The subtext is both disarming and strategic. “I’m as deep or as shallow as I ever was” sounds candid, even a little self-deprecating, but it also dodges accountability. If the self doesn’t change, then neither do the values that guided earlier decisions. That can read as honesty, or as a refusal to entertain the idea that power should be tempered by reflection. He frames aging not as becoming better but as getting better at doing what you already do.
Context matters: Gordon Getty isn’t selling an inspirational makeover; he’s describing elite continuity. In a culture that romanticizes reinvention, this is a quiet rebuke. For people who inherit systems—wealth, institutions, influence—“years” don’t necessarily expand the soul. They refine the craft. The quote works because it’s blunt about a truth we often prefer to dress up: experience can sharpen your tools without changing what you build, or why you build it.

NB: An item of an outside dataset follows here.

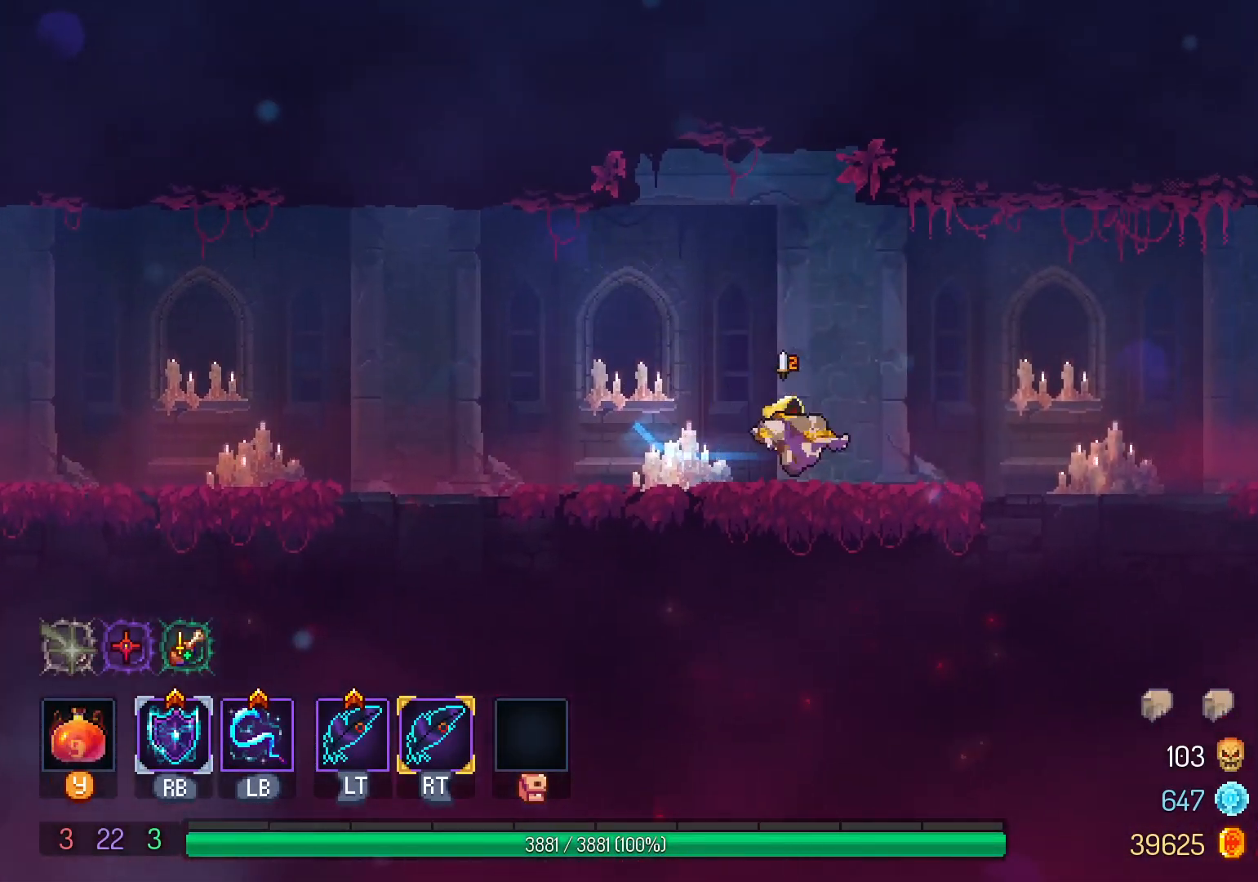
{"dt_ms": 500, "buttons": ["A", "DPAD_RIGHT"], "left_stick": "center", "right_stick": "center", "events": [[33, "B", "down"], [100, "B", "up"], [467, "A", "down"]]}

The subtext is both disarming and strategic. “I’m as deep or as shallow as I ever was” sounds candid, even a little self-deprecating, but it also dodges accountability. If the self doesn’t change, then neither do the values that guided earlier decisions. That can read as honesty, or as a refusal to entertain the idea that power should be tempered by reflection. He frames aging not as becoming better but as getting better at doing what you already do.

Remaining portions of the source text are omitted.